** REQUEST **
Print every record exactly, omitting none.

(Recorded data)
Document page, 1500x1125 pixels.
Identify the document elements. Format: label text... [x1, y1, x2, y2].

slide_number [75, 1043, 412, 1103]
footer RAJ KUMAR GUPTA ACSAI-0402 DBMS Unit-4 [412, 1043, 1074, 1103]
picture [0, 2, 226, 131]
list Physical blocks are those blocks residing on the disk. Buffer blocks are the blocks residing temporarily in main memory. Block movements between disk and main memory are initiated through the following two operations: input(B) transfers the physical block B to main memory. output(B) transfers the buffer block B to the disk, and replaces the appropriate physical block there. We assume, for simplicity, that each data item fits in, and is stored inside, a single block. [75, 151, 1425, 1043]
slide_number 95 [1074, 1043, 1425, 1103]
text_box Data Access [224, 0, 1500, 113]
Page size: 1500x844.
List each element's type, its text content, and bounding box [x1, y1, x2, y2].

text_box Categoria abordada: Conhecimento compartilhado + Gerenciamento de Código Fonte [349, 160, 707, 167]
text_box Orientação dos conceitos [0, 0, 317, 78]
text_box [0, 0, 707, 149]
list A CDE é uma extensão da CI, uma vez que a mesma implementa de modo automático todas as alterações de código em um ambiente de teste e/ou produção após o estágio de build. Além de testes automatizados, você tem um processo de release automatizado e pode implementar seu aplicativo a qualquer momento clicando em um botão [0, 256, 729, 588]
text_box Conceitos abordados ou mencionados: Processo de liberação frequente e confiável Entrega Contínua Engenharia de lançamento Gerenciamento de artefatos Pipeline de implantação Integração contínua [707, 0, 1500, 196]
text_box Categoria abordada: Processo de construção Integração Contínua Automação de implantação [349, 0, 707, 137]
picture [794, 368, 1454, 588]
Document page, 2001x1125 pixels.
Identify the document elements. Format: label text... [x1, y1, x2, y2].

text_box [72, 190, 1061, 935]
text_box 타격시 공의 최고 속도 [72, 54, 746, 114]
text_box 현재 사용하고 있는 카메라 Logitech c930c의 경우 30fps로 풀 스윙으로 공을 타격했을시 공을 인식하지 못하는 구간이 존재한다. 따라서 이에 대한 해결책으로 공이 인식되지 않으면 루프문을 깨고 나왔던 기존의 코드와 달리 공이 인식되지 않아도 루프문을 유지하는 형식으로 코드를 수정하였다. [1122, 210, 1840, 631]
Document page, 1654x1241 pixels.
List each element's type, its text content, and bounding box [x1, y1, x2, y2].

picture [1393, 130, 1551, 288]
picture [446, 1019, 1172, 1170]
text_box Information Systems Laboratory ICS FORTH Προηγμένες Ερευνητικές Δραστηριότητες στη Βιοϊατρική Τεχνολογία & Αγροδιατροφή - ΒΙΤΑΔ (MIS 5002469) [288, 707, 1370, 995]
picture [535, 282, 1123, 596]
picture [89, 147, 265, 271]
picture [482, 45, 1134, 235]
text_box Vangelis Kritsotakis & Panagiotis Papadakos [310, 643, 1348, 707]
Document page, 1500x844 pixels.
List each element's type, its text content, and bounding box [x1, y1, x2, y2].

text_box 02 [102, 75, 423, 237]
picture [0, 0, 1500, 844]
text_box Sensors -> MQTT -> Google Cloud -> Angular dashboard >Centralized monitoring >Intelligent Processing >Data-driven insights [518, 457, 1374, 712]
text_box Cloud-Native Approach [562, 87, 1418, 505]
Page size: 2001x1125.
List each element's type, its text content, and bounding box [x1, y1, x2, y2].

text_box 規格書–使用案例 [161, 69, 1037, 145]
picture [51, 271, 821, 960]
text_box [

** EXERCISE ANSWER **
Document page, 1500x1125 pixels.
Identify the document elements. Format: label text... [x1, y1, x2, y2].

slide_number [75, 1043, 412, 1103]
footer RAJ KUMAR GUPTA ACSAI-0402 DBMS Unit-4 [412, 1043, 1074, 1103]
picture [0, 2, 226, 131]
list Physical blocks are those blocks residing on the disk. Buffer blocks are the blocks residing temporarily in main memory. Block movements between disk and main memory are initiated through the following two operations: input(B) transfers the physical block B to main memory. output(B) transfers the buffer block B to the disk, and replaces the appropriate physical block there. We assume, for simplicity, that each data item fits in, and is stored inside, a single block. [75, 151, 1425, 1043]
slide_number 95 [1074, 1043, 1425, 1103]
text_box Data Access [224, 0, 1500, 113]
Page size: 1500x844.
List each element's type, its text content, and bounding box [x1, y1, x2, y2].

text_box Categoria abordada: Conhecimento compartilhado + Gerenciamento de Código Fonte [349, 160, 707, 167]
text_box Orientação dos conceitos [0, 0, 317, 78]
text_box [0, 0, 707, 149]
list A CDE é uma extensão da CI, uma vez que a mesma implementa de modo automático todas as alterações de código em um ambiente de teste e/ou produção após o estágio de build. Além de testes automatizados, você tem um processo de release automatizado e pode implementar seu aplicativo a qualquer momento clicando em um botão [0, 256, 729, 588]
text_box Conceitos abordados ou mencionados: Processo de liberação frequente e confiável Entrega Contínua Engenharia de lançamento Gerenciamento de artefatos Pipeline de implantação Integração contínua [707, 0, 1500, 196]
text_box Categoria abordada: Processo de construção Integração Contínua Automação de implantação [349, 0, 707, 137]
picture [794, 368, 1454, 588]
Document page, 2001x1125 pixels.
Identify the document elements. Format: label text... [x1, y1, x2, y2].

text_box [72, 190, 1061, 935]
text_box 타격시 공의 최고 속도 [72, 54, 746, 114]
text_box 현재 사용하고 있는 카메라 Logitech c930c의 경우 30fps로 풀 스윙으로 공을 타격했을시 공을 인식하지 못하는 구간이 존재한다. 따라서 이에 대한 해결책으로 공이 인식되지 않으면 루프문을 깨고 나왔던 기존의 코드와 달리 공이 인식되지 않아도 루프문을 유지하는 형식으로 코드를 수정하였다. [1122, 210, 1840, 631]
Document page, 1654x1241 pixels.
List each element's type, its text content, and bounding box [x1, y1, x2, y2].

picture [1393, 130, 1551, 288]
picture [446, 1019, 1172, 1170]
text_box Information Systems Laboratory ICS FORTH Προηγμένες Ερευνητικές Δραστηριότητες στη Βιοϊατρική Τεχνολογία & Αγροδιατροφή - ΒΙΤΑΔ (MIS 5002469) [288, 707, 1370, 995]
picture [535, 282, 1123, 596]
picture [89, 147, 265, 271]
picture [482, 45, 1134, 235]
text_box Vangelis Kritsotakis & Panagiotis Papadakos [310, 643, 1348, 707]
Document page, 1500x844 pixels.
List each element's type, its text content, and bounding box [x1, y1, x2, y2].

text_box 02 [102, 75, 423, 237]
picture [0, 0, 1500, 844]
text_box Sensors -> MQTT -> Google Cloud -> Angular dashboard >Centralized monitoring >Intelligent Processing >Data-driven insights [518, 457, 1374, 712]
text_box Cloud-Native Approach [562, 87, 1418, 505]
Page size: 2001x1125.
List each element's type, its text content, and bounding box [x1, y1, x2, y2].

text_box 規格書–使用案例 [161, 69, 1037, 145]
picture [51, 271, 821, 960]
text_box [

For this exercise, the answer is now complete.